▶ _Source text_:
******************************

The fudge factors are totally empirical. IF you are proposing a more
formal approach, I shall try a 90 per cent fudge factor, although
'current rate' varies here.
Devices express 2 values: the sync rate - or 'maximum rate attainable' - and
the dynamic value of 'current rate'.
The actual data rate is the relevant information for shaping, often DSL modems
report the link capacity as "maximum rate attainable" or some such, while the
actual bandwidth is limited to a rate below what the line would support by contract
(often this bandwidth reduction is performed on the PPPoE link to the BRAS).
As the sync rate is fairly stable for any given installation - ADSL or Fibre -
this could be used as a starting value. decremented by the traditional 15 per
cent of 'overhead'. and the 85 per cent fudge factor applied to that.
I would like to propose to use the "current rate" as starting point, as
'maximum rate attainable' >= 'current rate'.
'current rate' is still a sync rate, and so is conventionally viewed as
15 per cent above the unmeasurable actual rate. As you are proposing a
new approach, I shall take 90 per cent of 'current rate' as a starting
point.
No one in the UK uses SRA currently. One small ISP used to. The ISP I
currently use has Dynamic Line Management, which changes target SNR
constantly. The DSLAM is made by Infineon.
Fibre - FTTC - connections can suffer quite large download speed fluctuations
over the 200 - 500 metre link to the MSAN. This phenomenon is not confined to
ADSL links.
On the actual xDSL link? As far as I know no telco actually uses SRA
(seamless rate adaptation or so) so the current link speed will only get lower
not higher, so I would expect a relative stable current rate (it might take a
while, a few days to actually slowly degrade to the highest link speed
supported under all conditions, but I hope you still get my point)
I understand the point, but do not think it is the case, from data I
have seen, but cannot find now, unfortunately.

******************************

Dataset entries
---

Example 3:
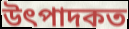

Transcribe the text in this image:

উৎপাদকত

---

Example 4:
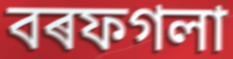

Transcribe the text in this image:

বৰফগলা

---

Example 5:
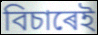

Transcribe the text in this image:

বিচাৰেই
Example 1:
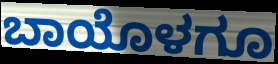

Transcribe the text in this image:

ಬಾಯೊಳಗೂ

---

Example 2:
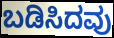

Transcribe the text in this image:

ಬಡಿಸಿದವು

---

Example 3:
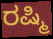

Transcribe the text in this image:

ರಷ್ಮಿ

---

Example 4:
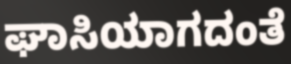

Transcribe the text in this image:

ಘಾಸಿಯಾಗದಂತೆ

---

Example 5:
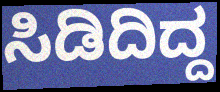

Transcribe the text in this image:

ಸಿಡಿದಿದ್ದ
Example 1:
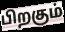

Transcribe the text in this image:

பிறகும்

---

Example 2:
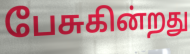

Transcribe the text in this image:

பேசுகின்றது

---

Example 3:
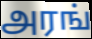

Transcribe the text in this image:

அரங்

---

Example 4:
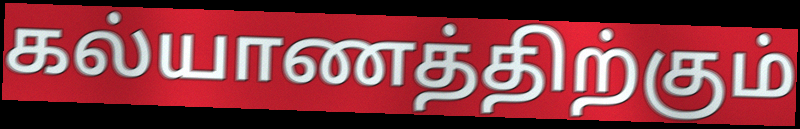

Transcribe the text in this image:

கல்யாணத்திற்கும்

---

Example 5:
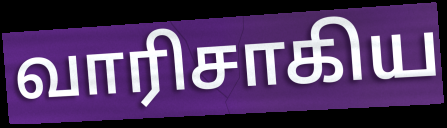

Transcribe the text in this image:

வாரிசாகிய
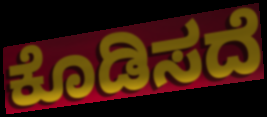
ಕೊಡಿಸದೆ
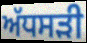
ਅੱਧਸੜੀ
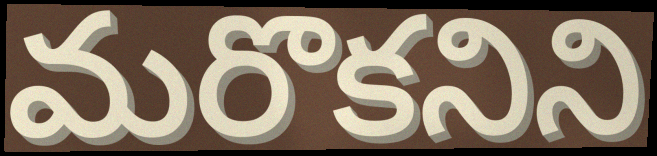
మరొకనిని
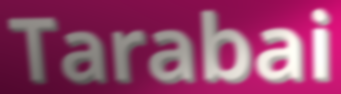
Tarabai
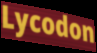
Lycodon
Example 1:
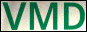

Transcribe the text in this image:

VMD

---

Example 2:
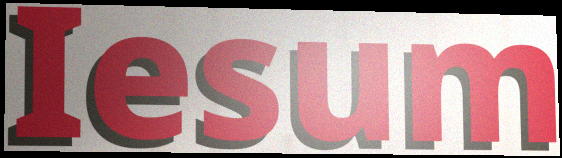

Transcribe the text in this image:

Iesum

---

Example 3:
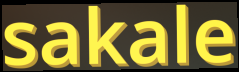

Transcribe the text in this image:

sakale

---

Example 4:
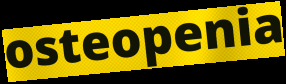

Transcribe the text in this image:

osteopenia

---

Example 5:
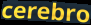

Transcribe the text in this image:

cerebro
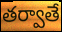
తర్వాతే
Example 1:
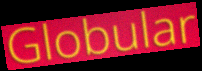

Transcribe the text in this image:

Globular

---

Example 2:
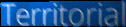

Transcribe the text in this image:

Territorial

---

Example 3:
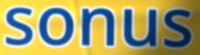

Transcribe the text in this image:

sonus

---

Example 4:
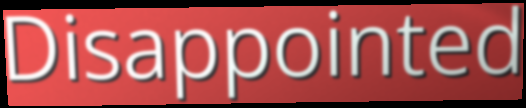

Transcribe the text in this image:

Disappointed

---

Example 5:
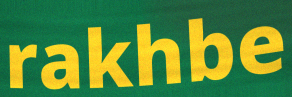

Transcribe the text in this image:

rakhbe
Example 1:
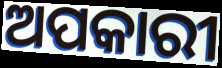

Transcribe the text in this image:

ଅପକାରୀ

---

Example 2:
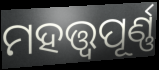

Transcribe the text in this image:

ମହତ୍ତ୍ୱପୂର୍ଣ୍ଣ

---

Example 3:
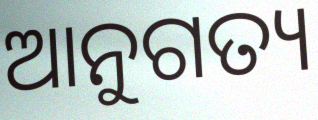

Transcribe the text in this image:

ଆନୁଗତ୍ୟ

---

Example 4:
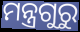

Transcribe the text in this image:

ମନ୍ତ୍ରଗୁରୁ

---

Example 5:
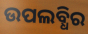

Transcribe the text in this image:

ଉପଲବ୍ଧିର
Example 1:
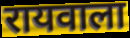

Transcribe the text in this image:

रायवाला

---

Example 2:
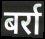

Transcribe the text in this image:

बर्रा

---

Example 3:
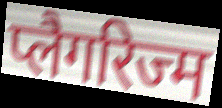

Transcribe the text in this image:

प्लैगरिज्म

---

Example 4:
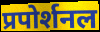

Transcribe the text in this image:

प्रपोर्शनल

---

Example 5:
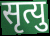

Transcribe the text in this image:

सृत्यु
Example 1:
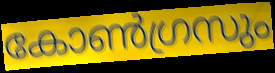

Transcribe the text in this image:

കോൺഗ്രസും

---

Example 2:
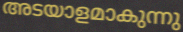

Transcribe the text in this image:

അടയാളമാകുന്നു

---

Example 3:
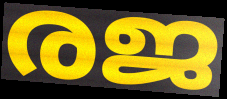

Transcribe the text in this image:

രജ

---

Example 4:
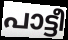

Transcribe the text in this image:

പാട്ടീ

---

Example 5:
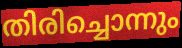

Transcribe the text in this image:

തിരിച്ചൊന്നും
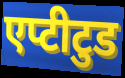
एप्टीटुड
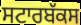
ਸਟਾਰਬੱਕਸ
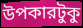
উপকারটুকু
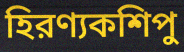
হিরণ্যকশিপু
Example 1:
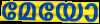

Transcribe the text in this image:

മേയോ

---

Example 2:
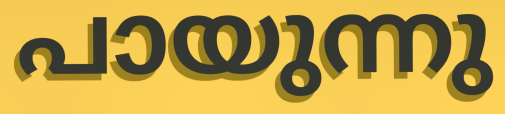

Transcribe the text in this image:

******************************

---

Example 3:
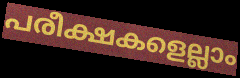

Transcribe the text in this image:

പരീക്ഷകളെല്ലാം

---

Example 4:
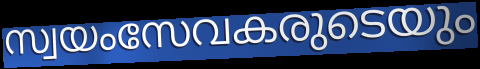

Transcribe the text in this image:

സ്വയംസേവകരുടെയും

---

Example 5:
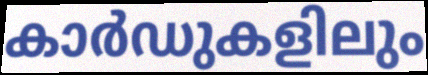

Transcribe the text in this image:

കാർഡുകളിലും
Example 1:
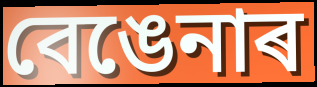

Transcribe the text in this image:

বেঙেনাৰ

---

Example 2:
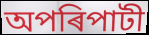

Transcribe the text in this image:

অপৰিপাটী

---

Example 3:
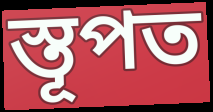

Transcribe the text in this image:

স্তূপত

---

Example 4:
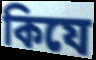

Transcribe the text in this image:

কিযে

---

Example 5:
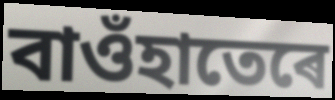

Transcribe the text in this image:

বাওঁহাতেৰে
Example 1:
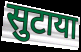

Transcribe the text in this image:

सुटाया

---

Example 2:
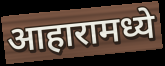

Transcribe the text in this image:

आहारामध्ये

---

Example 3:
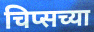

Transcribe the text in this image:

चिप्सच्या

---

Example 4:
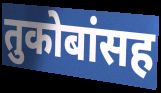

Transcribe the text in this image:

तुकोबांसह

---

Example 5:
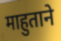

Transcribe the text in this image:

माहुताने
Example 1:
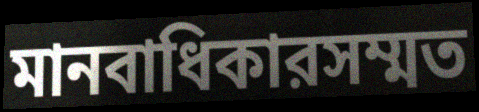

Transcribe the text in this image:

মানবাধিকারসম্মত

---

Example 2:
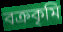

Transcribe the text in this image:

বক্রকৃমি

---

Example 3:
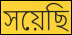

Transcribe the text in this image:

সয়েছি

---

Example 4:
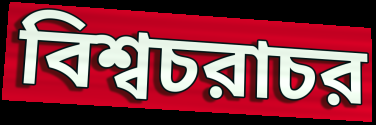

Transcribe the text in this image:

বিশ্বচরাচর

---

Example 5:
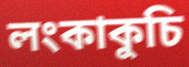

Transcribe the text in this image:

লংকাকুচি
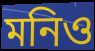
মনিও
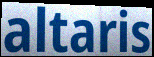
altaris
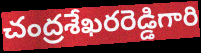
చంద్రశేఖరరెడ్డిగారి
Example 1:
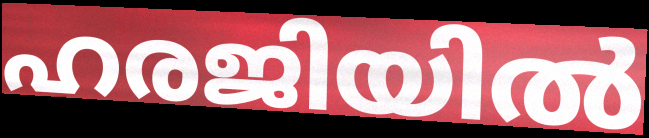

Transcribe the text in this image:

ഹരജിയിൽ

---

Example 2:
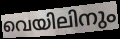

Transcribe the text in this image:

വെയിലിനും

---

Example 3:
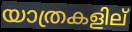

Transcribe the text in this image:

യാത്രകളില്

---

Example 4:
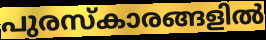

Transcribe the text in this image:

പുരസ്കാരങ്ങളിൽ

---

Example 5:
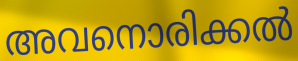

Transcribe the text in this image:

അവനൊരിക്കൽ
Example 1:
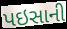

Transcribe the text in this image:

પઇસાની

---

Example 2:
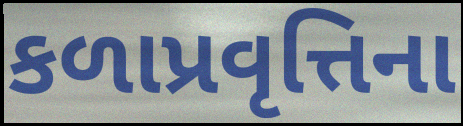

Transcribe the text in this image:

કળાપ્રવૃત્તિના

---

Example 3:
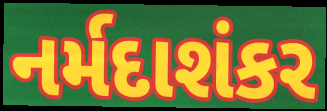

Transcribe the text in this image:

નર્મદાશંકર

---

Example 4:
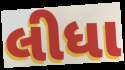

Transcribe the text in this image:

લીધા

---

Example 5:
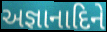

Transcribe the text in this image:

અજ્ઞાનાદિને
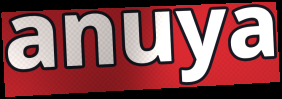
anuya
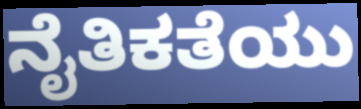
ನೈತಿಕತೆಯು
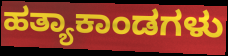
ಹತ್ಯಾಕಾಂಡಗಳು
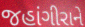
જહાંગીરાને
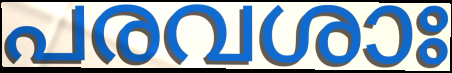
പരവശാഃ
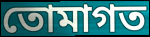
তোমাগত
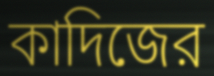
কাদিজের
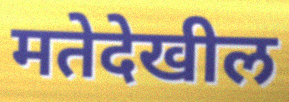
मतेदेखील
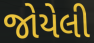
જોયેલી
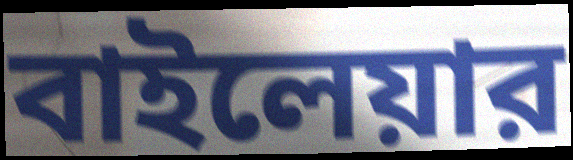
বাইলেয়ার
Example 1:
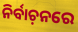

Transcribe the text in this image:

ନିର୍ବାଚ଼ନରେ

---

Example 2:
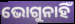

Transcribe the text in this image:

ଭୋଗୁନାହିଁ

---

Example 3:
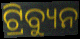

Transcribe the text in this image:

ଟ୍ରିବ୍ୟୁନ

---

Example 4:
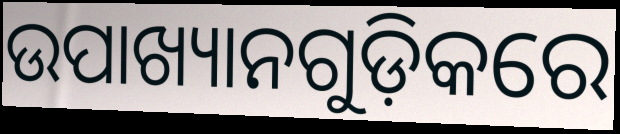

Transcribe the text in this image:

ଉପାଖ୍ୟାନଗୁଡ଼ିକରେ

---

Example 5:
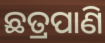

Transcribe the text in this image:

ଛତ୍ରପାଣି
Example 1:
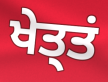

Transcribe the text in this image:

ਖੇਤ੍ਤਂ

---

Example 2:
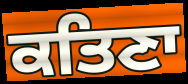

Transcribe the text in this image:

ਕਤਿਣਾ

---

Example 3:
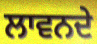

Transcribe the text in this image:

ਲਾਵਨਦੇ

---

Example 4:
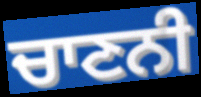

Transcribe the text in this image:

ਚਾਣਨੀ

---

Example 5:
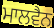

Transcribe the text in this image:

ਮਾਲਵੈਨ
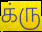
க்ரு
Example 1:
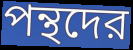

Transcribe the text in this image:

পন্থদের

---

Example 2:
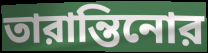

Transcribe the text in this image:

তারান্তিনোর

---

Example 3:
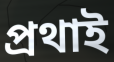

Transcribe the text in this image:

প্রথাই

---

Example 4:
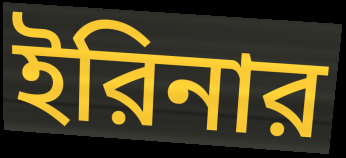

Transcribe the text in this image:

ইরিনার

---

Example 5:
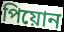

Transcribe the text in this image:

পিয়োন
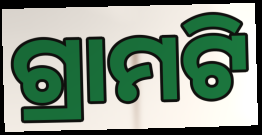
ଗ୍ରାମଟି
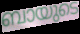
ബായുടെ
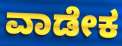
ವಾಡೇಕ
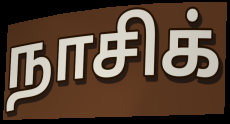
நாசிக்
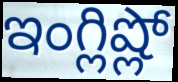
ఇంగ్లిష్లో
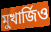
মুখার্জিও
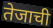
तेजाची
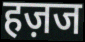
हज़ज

******************************

▶ _Stated problem A_: Give every distinct percentage figure that appears in the DSL rate discussion, listing each one once.
▶ _Stated problem B_: Check these statements against the DSL rate discussion. For each one, answer yes or no and quote the words from the discussion that decide it. (i) SRA is not currently used by anyone in the UK. (ii) The sync rate changes a great deal for a given installation. (iii) Large download speed fluctuations occur only on ADSL links.
▶ _Stated problem C_: Continue the DSL rate discussion from its last sentence.

▶ _Exercise output A_: 90 per cent, 15 per cent, 85 per cent

▶ _Exercise output B_:
(i) Yes: "No one in the UK uses SRA currently."
(ii) No: "As the sync rate is fairly stable for any given installation"
(iii) No: "This phenomenon is not confined to ADSL links."

▶ _Exercise output C_:
An alternative speed test is something like this
http://download.bethere.co.uk/downloadMeter.html
which, as Be has been bought by Sky, may not exist after the end of April 2014.
But, if we recommend to run speed tests we really need to advise our
users to start several concurrent up- and downloads to independent servers to
actually measure the bandwidth of our bottleneck link; often a single server
connection will not saturate a link (I seem to recall that with TCP it is
guaranteed to only reach 75% or so averaged over time, is that correct?).
But I think this is not the proper way to set the bandwidth for the
shaper, because upstream of our link to the ISP we have no guaranteed bandwidth
at all and just can hope the ISP is oing the right thing AQM-wise.
I quote the Be site as an alternative to a java based approach. I would
be very happy to see your suggestion adopted.
• [What is the proper description here?] If you use PPPoE (but not over
ADSL/DSL link), PPPoATM, or bridging that isn’t Ethernet, you should choose
[what?] and set the Per-packet Overhead to [what?]
For a PPPoA service, the PPPoA link is treated as PPPoE on the second device,
here running ceroWRT.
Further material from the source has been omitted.